Hands-on experiments
Run controlled bake-offs: GPT-4 class model versus Llama 8B versus Phi versus Qwen versus domain-tuned model.
Specialist model thinking
Understand that energy and industry models may be language models, graph models, time-series models, physics models, or multimodal models, not only chatbots.
Model cards and publication quality
Produce publishable model cards, eval reports, benchmark methodology, ablation notes, and reproducible repos.
Enterprise deployment
Know how to deploy securely with cost, latency, privacy, GPU/CPU footprint, monitoring, rollback, and governance in mind.

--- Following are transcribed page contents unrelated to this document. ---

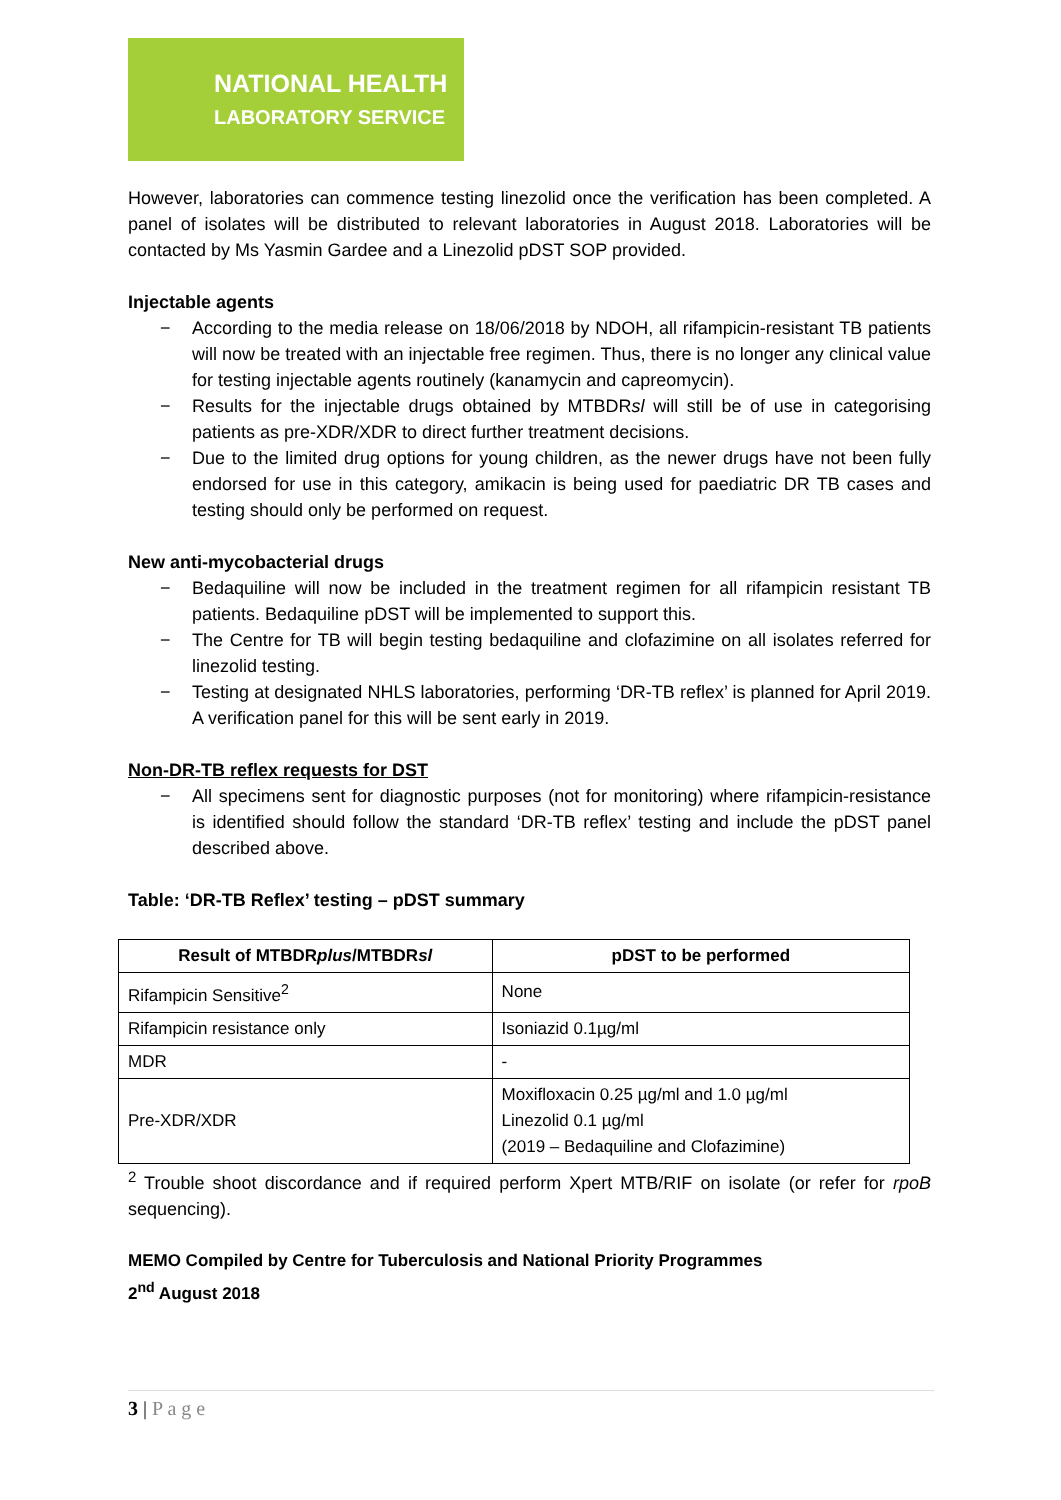NATIONAL HEALTH
LABORATORY SERVICE
However, laboratories can commence testing linezolid once the verification has been completed. A panel of isolates will be distributed to relevant laboratories in August 2018. Laboratories will be contacted by Ms Yasmin Gardee and a Linezolid pDST SOP provided.
Injectable agents
− According to the media release on 18/06/2018 by NDOH, all rifampicin-resistant TB patients will now be treated with an injectable free regimen. Thus, there is no longer any clinical value for testing injectable agents routinely (kanamycin and capreomycin).
− Results for the injectable drugs obtained by MTBDRsl will still be of use in categorising patients as pre-XDR/XDR to direct further treatment decisions.
− Due to the limited drug options for young children, as the newer drugs have not been fully endorsed for use in this category, amikacin is being used for paediatric DR TB cases and testing should only be performed on request.
New anti-mycobacterial drugs
− Bedaquiline will now be included in the treatment regimen for all rifampicin resistant TB patients. Bedaquiline pDST will be implemented to support this.
− The Centre for TB will begin testing bedaquiline and clofazimine on all isolates referred for linezolid testing.
− Testing at designated NHLS laboratories, performing ‘DR-TB reflex’ is planned for April 2019. A verification panel for this will be sent early in 2019.
Non-DR-TB reflex requests for DST
− All specimens sent for diagnostic purposes (not for monitoring) where rifampicin-resistance is identified should follow the standard ‘DR-TB reflex’ testing and include the pDST panel described above.
Table: ‘DR-TB Reflex’ testing – pDST summary
| Result of MTBDR plus /MTBDR sl | pDST to be performed |
| --- | --- |
| Rifampicin Sensitive<sup>2</sup> | None |
| Rifampicin resistance only | Isoniazid 0.1µg/ml |
| MDR | - |
| Pre-XDR/XDR | Moxifloxacin 0.25 µg/ml and 1.0 µg/ml Linezolid 0.1 µg/ml (2019 – Bedaquiline and Clofazimine) |
<sup>2</sup> Trouble shoot discordance and if required perform Xpert MTB/RIF on isolate (or refer for rpoB sequencing).
MEMO Compiled by Centre for Tuberculosis and National Priority Programmes
2<sup>nd</sup> August 2018
3 | P a g e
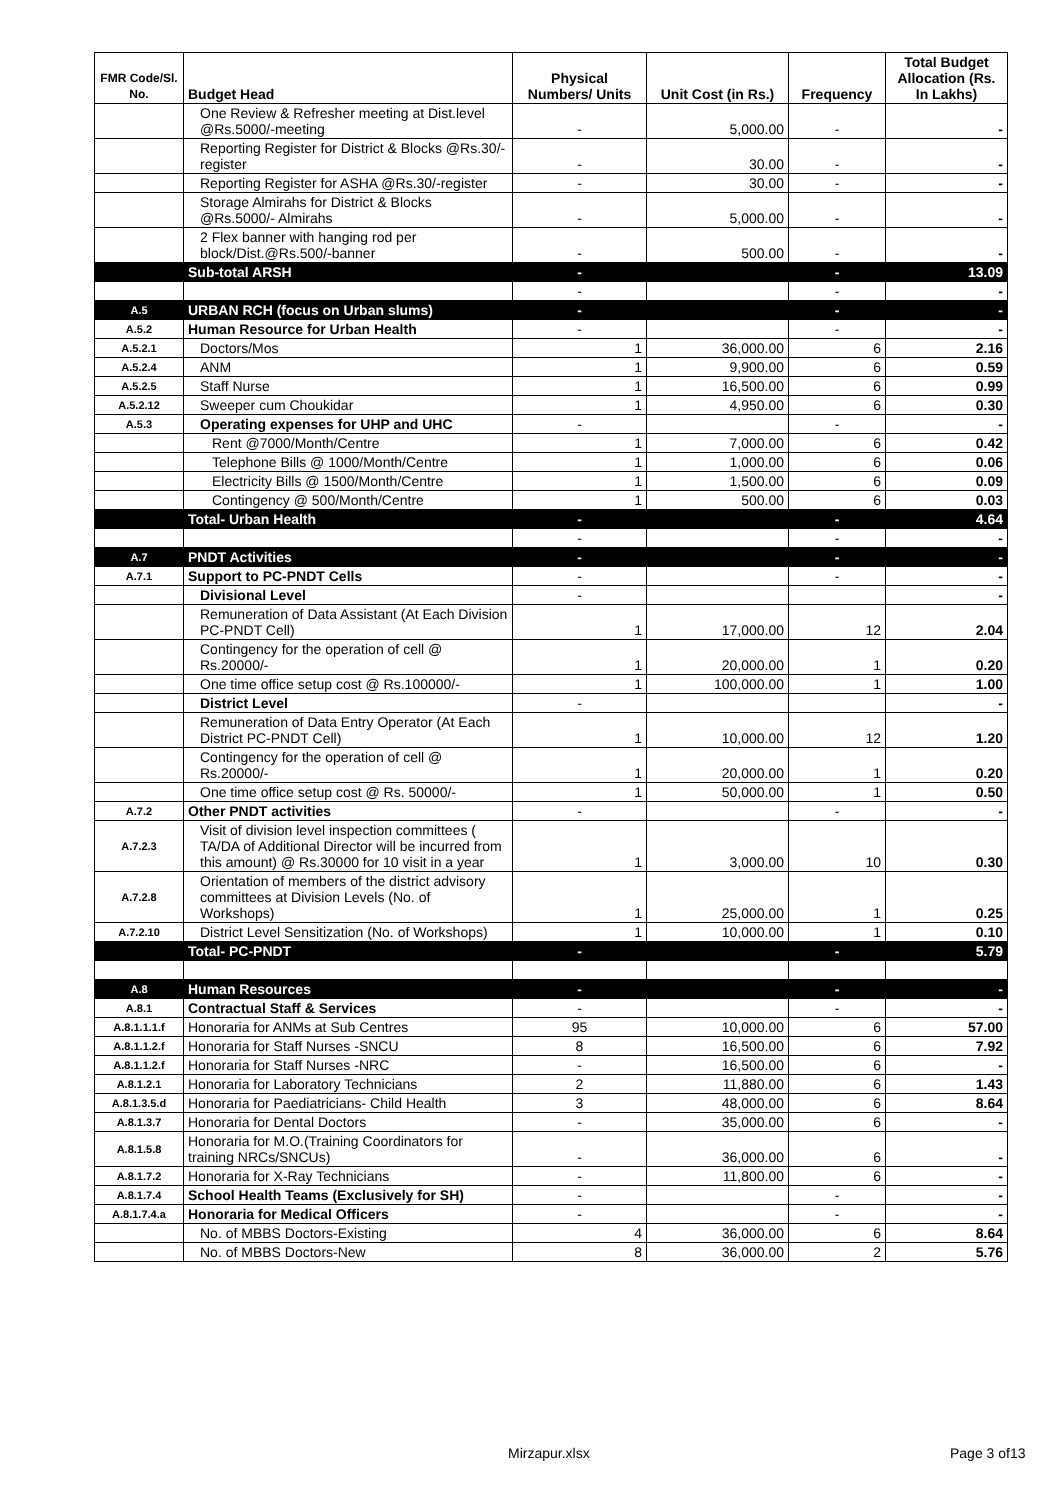| FMR Code/Sl. No. | Budget Head | Physical Numbers/ Units | Unit Cost (in Rs.) | Frequency | Total Budget Allocation (Rs. In Lakhs) |
| --- | --- | --- | --- | --- | --- |
| | One Review & Refresher meeting at Dist.level @Rs.5000/-meeting | - | 5,000.00 | - | - |
| | Reporting Register for District & Blocks @Rs.30/-register | - | 30.00 | - | - |
| | Reporting Register for ASHA @Rs.30/-register | - | 30.00 | - | - |
| | Storage Almirahs for District & Blocks @Rs.5000/- Almirahs | - | 5,000.00 | - | - |
| | 2 Flex banner with hanging rod per block/Dist.@Rs.500/-banner | - | 500.00 | - | - |
| | Sub-total ARSH | - | | - | 13.09 |
| | | - | | - | - |
| A.5 | URBAN RCH (focus on Urban slums) | - | | - | - |
| A.5.2 | Human Resource for Urban Health | - | | - | - |
| A.5.2.1 | Doctors/Mos | 1 | 36,000.00 | 6 | 2.16 |
| A.5.2.4 | ANM | 1 | 9,900.00 | 6 | 0.59 |
| A.5.2.5 | Staff Nurse | 1 | 16,500.00 | 6 | 0.99 |
| A.5.2.12 | Sweeper cum Choukidar | 1 | 4,950.00 | 6 | 0.30 |
| A.5.3 | Operating expenses for UHP and UHC | - | | - | - |
| | Rent @7000/Month/Centre | 1 | 7,000.00 | 6 | 0.42 |
| | Telephone Bills @ 1000/Month/Centre | 1 | 1,000.00 | 6 | 0.06 |
| | Electricity Bills @ 1500/Month/Centre | 1 | 1,500.00 | 6 | 0.09 |
| | Contingency @ 500/Month/Centre | 1 | 500.00 | 6 | 0.03 |
| | Total- Urban Health | - | | - | 4.64 |
| | | - | | - | - |
| A.7 | PNDT Activities | - | | - | - |
| A.7.1 | Support to PC-PNDT Cells | - | | - | - |
| | Divisional Level | - | | | - |
| | Remuneration of Data Assistant (At Each Division PC-PNDT Cell) | 1 | 17,000.00 | 12 | 2.04 |
| | Contingency for the operation of cell @ Rs.20000/- | 1 | 20,000.00 | 1 | 0.20 |
| | One time office setup cost @ Rs.100000/- | 1 | 100,000.00 | 1 | 1.00 |
| | District Level | - | | | - |
| | Remuneration of Data Entry Operator (At Each District PC-PNDT Cell) | 1 | 10,000.00 | 12 | 1.20 |
| | Contingency for the operation of cell @ Rs.20000/- | 1 | 20,000.00 | 1 | 0.20 |
| | One time office setup cost @ Rs. 50000/- | 1 | 50,000.00 | 1 | 0.50 |
| A.7.2 | Other PNDT activities | - | | - | - |
| A.7.2.3 | Visit of division level inspection committees ( TA/DA of Additional Director will be incurred from this amount) @ Rs.30000 for 10 visit in a year | 1 | 3,000.00 | 10 | 0.30 |
| A.7.2.8 | Orientation of members of the district advisory committees at Division Levels (No. of Workshops) | 1 | 25,000.00 | 1 | 0.25 |
| A.7.2.10 | District Level Sensitization (No. of Workshops) | 1 | 10,000.00 | 1 | 0.10 |
| | Total- PC-PNDT | - | | - | 5.79 |
| A.8 | Human Resources | - | | - | - |
| A.8.1 | Contractual Staff & Services | - | | - | - |
| A.8.1.1.1.f | Honoraria for ANMs at Sub Centres | 95 | 10,000.00 | 6 | 57.00 |
| A.8.1.1.2.f | Honoraria for Staff Nurses -SNCU | 8 | 16,500.00 | 6 | 7.92 |
| A.8.1.1.2.f | Honoraria for Staff Nurses -NRC | - | 16,500.00 | 6 | - |
| A.8.1.2.1 | Honoraria for Laboratory Technicians | 2 | 11,880.00 | 6 | 1.43 |
| A.8.1.3.5.d | Honoraria for Paediatricians- Child Health | 3 | 48,000.00 | 6 | 8.64 |
| A.8.1.3.7 | Honoraria for Dental Doctors | - | 35,000.00 | 6 | - |
| A.8.1.5.8 | Honoraria for M.O.(Training Coordinators for training NRCs/SNCUs) | - | 36,000.00 | 6 | - |
| A.8.1.7.2 | Honoraria for X-Ray Technicians | - | 11,800.00 | 6 | - |
| A.8.1.7.4 | School Health Teams (Exclusively for SH) | - | | - | - |
| A.8.1.7.4.a | Honoraria for Medical Officers | - | | - | - |
| | No. of MBBS Doctors-Existing | 4 | 36,000.00 | 6 | 8.64 |
| | No. of MBBS Doctors-New | 8 | 36,000.00 | 2 | 5.76 |
Mirzapur.xlsx Page 3 of13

Must-Have Technical Skills
Skill area
Must-have depth
Transformer fundamentals
Understand attention, embeddings, tokenization, positional encoding, context windows, KV cache, decoding strategies, and limitations.
Fine-tuning
Hands-on experience with SFT, LoRA, QLoRA, PEFT, adapters, DPO or preference tuning.
Base model comparison
Experience comparing Llama, Mistral, Qwen, Phi, Gemma, DeepSeek, Mixtral, domain models, or similar open models.
Evaluation design
Ability to create task-specific benchmark sets, golden datasets, rubrics, human eval workflows, and automated LLM-as-judge pipelines.
Data preparation
Can create instruction datasets, synthetic datasets, negative examples, domain ontologies, and evaluation splits.
Inference stack
Experience with vLLM, llama.cpp, Ollama, LM Studio, TensorRT-LLM, Triton, NVIDIA NIM, or similar.
Cloud AI platforms
Practical exposure to Azure AI Foundry, AWS Bedrock or SageMaker, NVIDIA stack, Databricks Mosaic AI, or equivalent.
Hugging Face ecosystem
Model cards, datasets, transformers, PEFT, accelerate, bitsandbytes, evaluate, TRL, safetensors.
MLOps / LLMOps
Experiment tracking, model registry, versioning, deployment, monitoring, rollback, cost and latency profiling.
Python and PyTorch
Strong hands-on coding ability. Should be able to train, fine-tune, evaluate, and deploy models, not just call APIs.

Strongly Preferred Skills
Skill
Why it matters
Published models or datasets on Hugging Face
Shows real hands-on credibility.
Papers, blogs, or technical reports on domain-specific evals
Shows they can prove model performance, not just claim it.
Experience with synthetic data generation
Critical for specialist models where labeled data is limited.
Experience with small models
Important for SLM economics, edge, on-prem, and agent workers.
Quantization experience
Needed for smaller form factors: 4-bit, 8-bit, AWQ, GPTQ, GGUF.
Multimodal exposure
Industry models often involve documents, diagrams, images, sensor data, maps, and time series.
Time-series or graph ML exposure
Highly relevant for energy, supply chain, grid, manufacturing, and industrial use cases.
Domain evaluation experience
Especially healthcare, finance, energy, legal, manufacturing, agriculture, or scientific AI.
Agentic systems experience
Tool use, routing, planner-worker architectures, model cascades, and agent traces.